Le président de World Rugby, Brett Robinson, s’adressant aux journalistes au stade avant le coup d’envoi, a encadré l’occasion en termes explicitement stratégiques. « Les États-Unis sont au cœur du nouveau plan stratégique de World Rugby », a-t-il déclaré. « Notre ambition pour 2031 est de garantir que la Coupe du Monde de Rugby ici aux États-Unis soit la meilleure que nous ayons jamais livrée. Parce qu’il est si important pour notre sport de croître et d’alimenter le développement du rugby. »

Le match était le dernier d’une série délibérée de rencontres internationales de haut niveau que World Rugby et ses unions membres les plus puissantes ont organisées sur le sol américain depuis que l’instance dirigeante a annoncé que les États-Unis accueilleraient les Coupes du Monde masculine 2031 et féminine 2033. L’Angleterre, l’Écosse, la Nouvelle-Zélande, les Fidji, l’Irlande et l’Afrique du Sud ont tous joué des matches dans le pays dans le cadre de cette initiative.

Le PDG de New Zealand Rugby, Steve Lancaster, a révélé que des billets ont été vendus à des supporters dans les 50 États américains et les sept provinces canadiennes, 40 000 billets s’étant vendus immédiatement lors de la prévente lorsque le stade de Baltimore a été annoncé. Le chiffre quasi complet représente un bond significatif pour un sport qui travaille encore à s’établir dans l’un des marchés sportifs les plus compétitifs du monde.

Un chiffre, cependant, a illustré à la fois les progrès et les défis à venir: environ dix pour cent des billets ont été vendus localement. Ce chiffre est comparable à une affluence typique de championnats de Major League Rugby — preuve d’une véritable base locale, mais aussi de l’ampleur du travail qui reste à accomplir avant 2031.

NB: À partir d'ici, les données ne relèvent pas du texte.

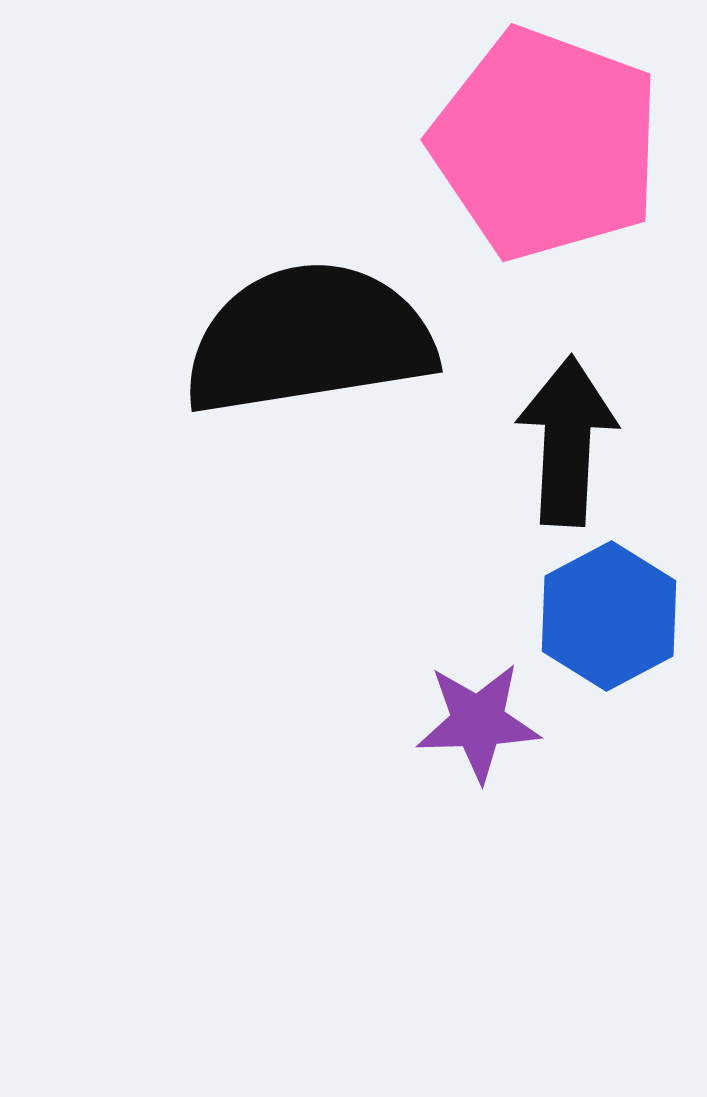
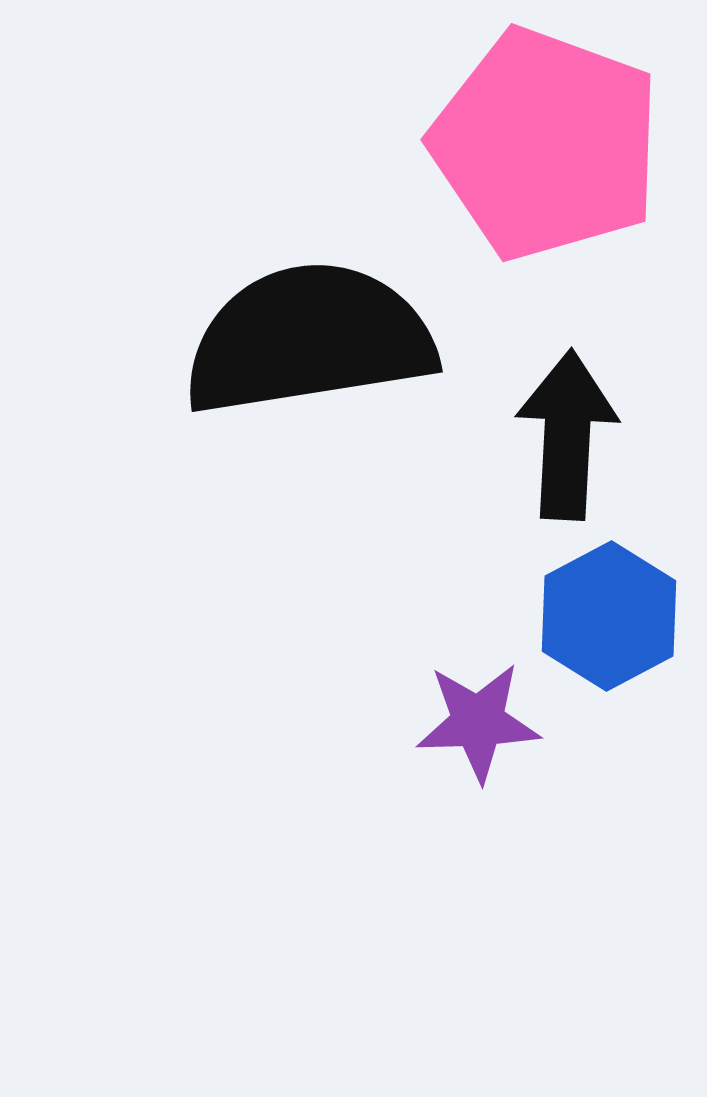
black arrow: moved 6 px up
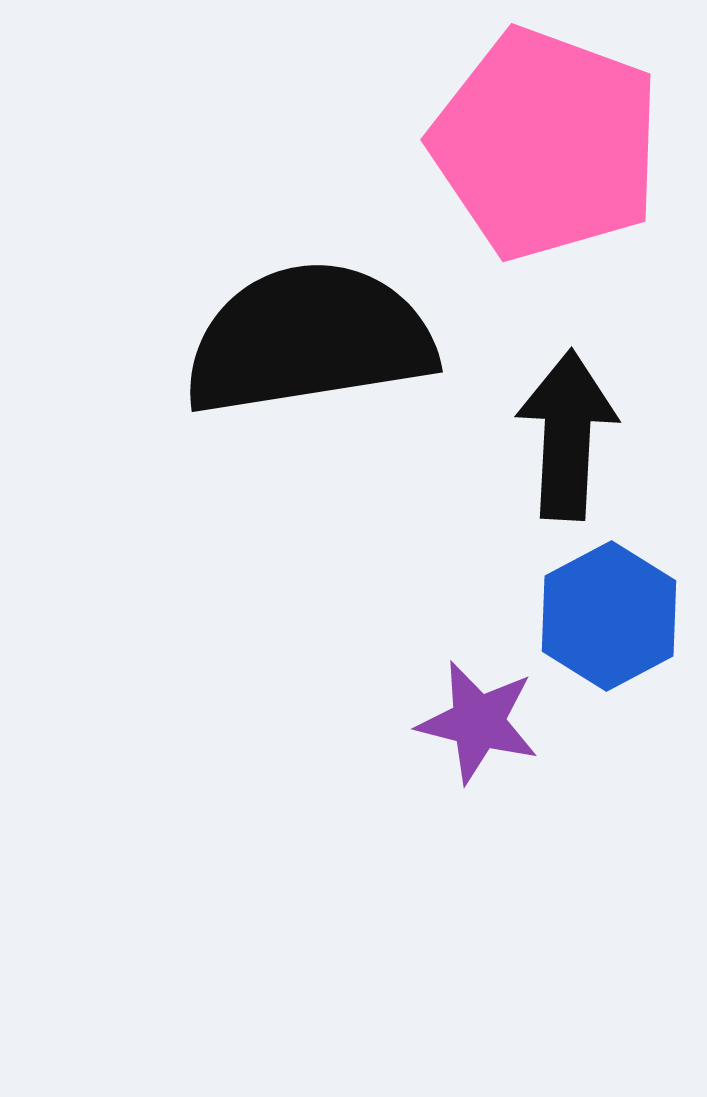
purple star: rotated 16 degrees clockwise
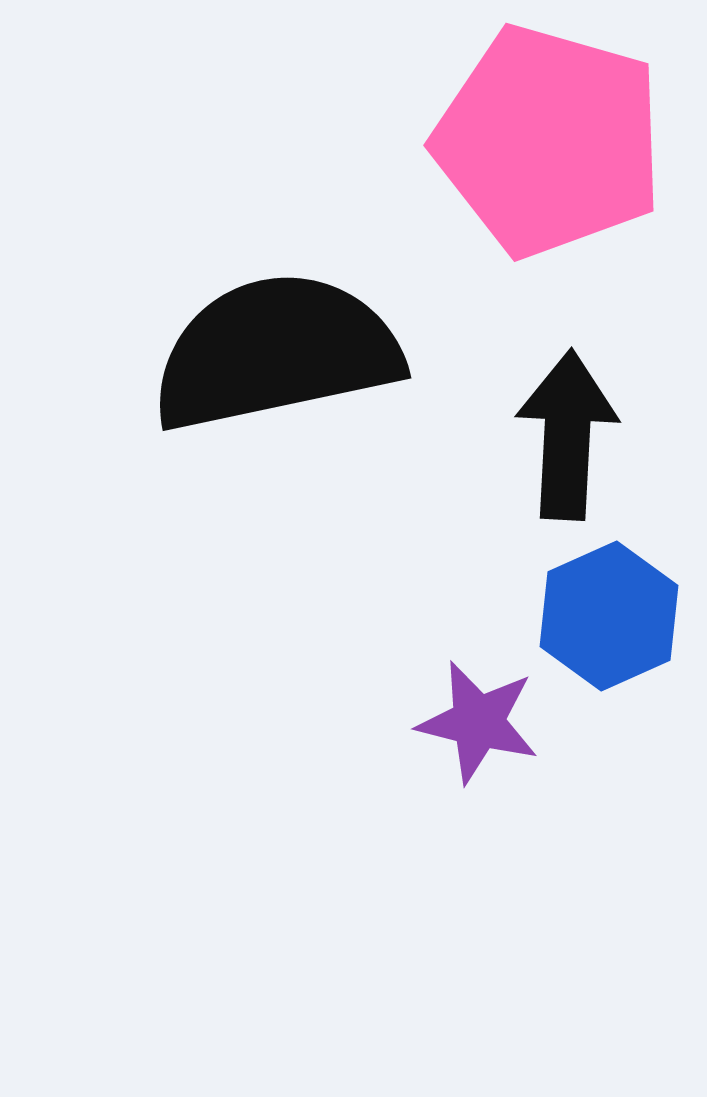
pink pentagon: moved 3 px right, 3 px up; rotated 4 degrees counterclockwise
black semicircle: moved 33 px left, 13 px down; rotated 3 degrees counterclockwise
blue hexagon: rotated 4 degrees clockwise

Dans les rues et les parkings de Baltimore dans les jours précédant le match, l’atmosphère était incontestablement internationale. Une mer de vert et or a précédé le coup d’envoi, avec des braais sud-africains et des tourtes à la kiwi apparaissant aux côtés des éléments plus familiers de la culture du tailgate américain. À l’intérieur du stade, les couleurs des Springboks et des All Blacks ont remplacé le violet habituel des Baltimore Ravens.

L’ambassadeur de la Nouvelle-Zélande aux États-Unis, Chris Seed, a assisté à un rassemblement de tailgate néo-zélandais de 300 personnes avant de regarder le match aux côtés de plusieurs membres du Congrès américain, de représentants de l’administration actuelle, du pilote IndyCar Scott Dixon et de l’ancien All Black Grant Fox. « J’ai trouvé que c’était une occasion fantastique », a déclaré Seed à RugbyPass.

Avec cinq ans avant le tournoi masculin — le troisième plus grand événement sportif mondial après la Coupe du Monde FIFA et les Jeux olympiques — l’expérience de Baltimore de World Rugby a offert une base crédible. L’appétit, du moins parmi les supporters voyageurs, est clairement présent. Convertir cela en un suivi domestique durable sera le défi déterminant de la préparation.